Representation of UUIDs in MySQL
UUIDs are intrinsically fairly large, so storage space is something to consider. Large database rows result in more cache misses, more disk seeks, slower backups, etc. There are some techniques you can use to optimize storage if this is a concern for you.
It’s tempting to store UUIDs are some sort of text string since we see them in that format (e.g. 550e8400-e29b-41d4-a716-446655440000) so often, but it’s also a waste of space: it takes 36 bytes to store the string in its default format and a UUID just represents a 16 byte number! It’s also a waste of processing time to store UUIDs as strings since mysql then has to worry about string lengths, character sets and collations. Instead, you can use a BINARY(16) column to be efficient.
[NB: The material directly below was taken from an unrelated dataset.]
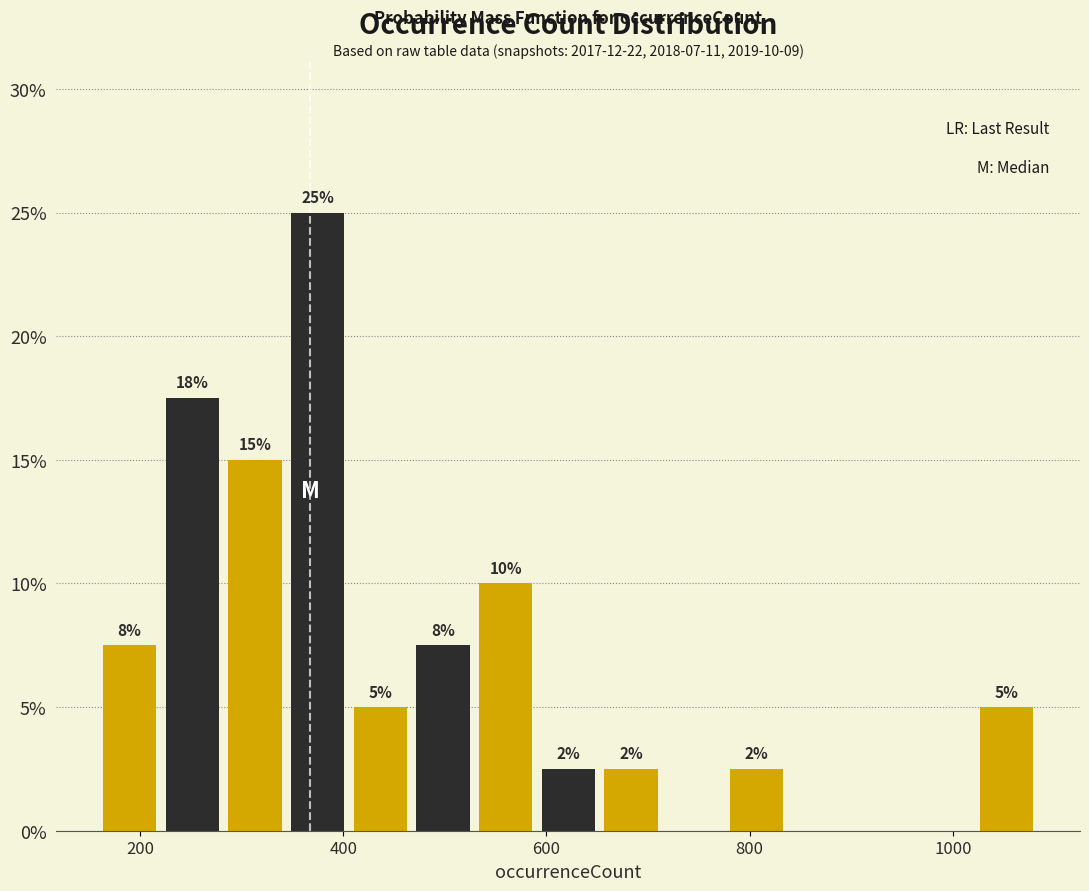

Around what value on the x-axis is the tallest bar? Give the approximate position of its centre, as read against the axis.

380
You might think 16 bytes is a lot of space to use up for just storing an identifier, but it’s only 4x larger than the default INT or 2x larger than a BIGINT.
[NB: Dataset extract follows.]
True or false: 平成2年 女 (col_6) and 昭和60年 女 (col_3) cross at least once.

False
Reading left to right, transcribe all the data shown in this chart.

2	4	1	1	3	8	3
An annoyance when you’re developing an app or dealing with data full of binary UUIDs is that the bytes are rendered raw when using MySQL on the command line so you end up with control codes in the rendered string and get fun things like the bell characters and misaligned columns. Use MySQL’s HEX and UNHEX functions to create some nice human readable representations and you’re off to the races. If you’re dealing with tables frequently you could create a database view for easy querying.
UUIDs and table layout
Also, consider the issue of your on-disk table layout. At small scales, you do not need to worry about that, but as you scale up, you should really understand the details of how your database manages disk space.
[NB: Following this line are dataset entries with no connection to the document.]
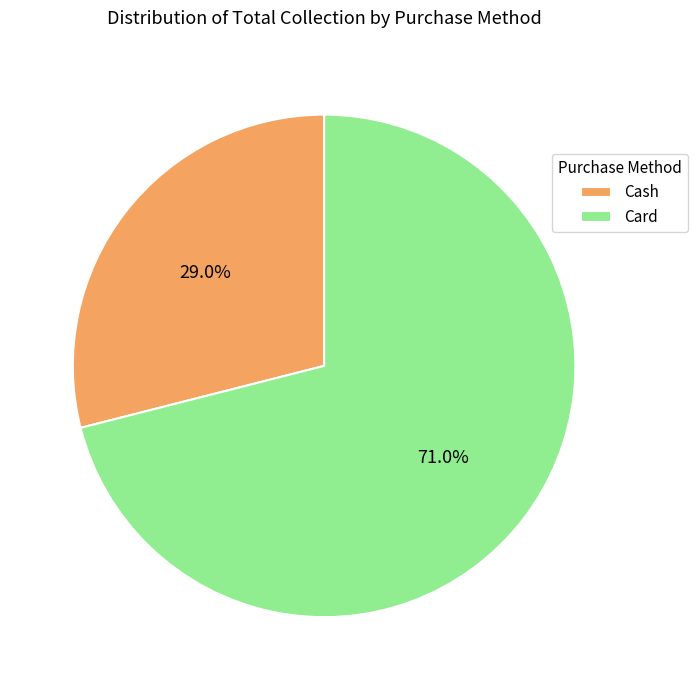

Is it true that Card is 71% of the pie?

True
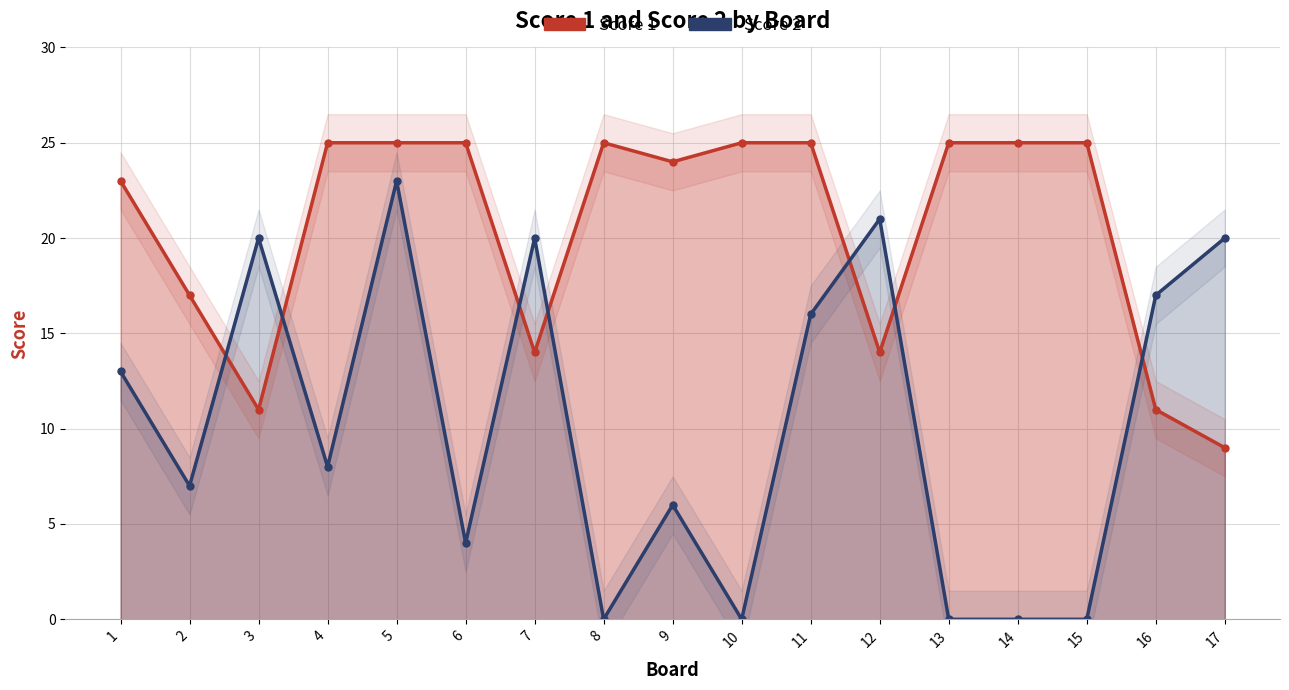

Which series has the widest spread of values?

Score 2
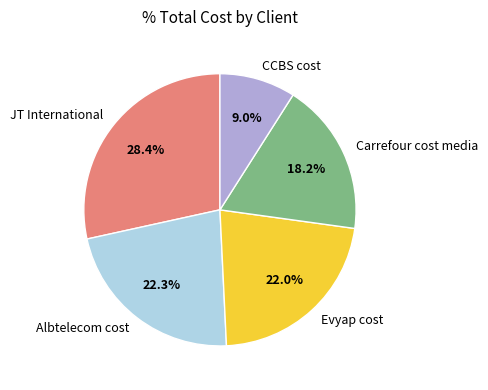

Approximately how many times larger is the value at CCBS cost compared to Carrefour cost media?

0.5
UUIDs are not always the best choice for a primary key. Since MySQL loads data from disk in batches based on primary key, you could end up with wasted memory and unnecessary disk reads. To alleviate this, you can add another column for the primary key (a standard auto-increment column is a good candidate here as it clusters data well), and put an index on your UUID column, but refer to data by only its UUID. Of course the index takes up disk space and slows down reads, but it is often more important to keep chronologically related data together for reads.
UUIDs in Ruby
We use the uuidtools gem.
UUIDTools can sometime have trouble finding your machine’s mac address (needed to generate some UUIDs), so we use the macaddr gem.

require ‘macaddr’
require ‘uuidtools’
UUIDTools::UUID.mac_address = Mac.addr

UUIDTools::UUID the key methods you’re going to need are:

  • to_s – the formatted one with dashes
  • hexdigest – like to_s but without dashes. We use this for memcache keys since you can hit the key length limit surprisingly easily.
  • raw – the raw byte string. Store this in MySQL.

If you are having trouble getting the byte strings into your database, you can use the MySQL literal “x’#{uuid.hexdigest()}'” in your queries to have the database server parse the bytes for you.
UUIDs are a useful tools for distributed applications. They take some thought to implement well, but hopefully we’ve helped you get a jumpstart on that.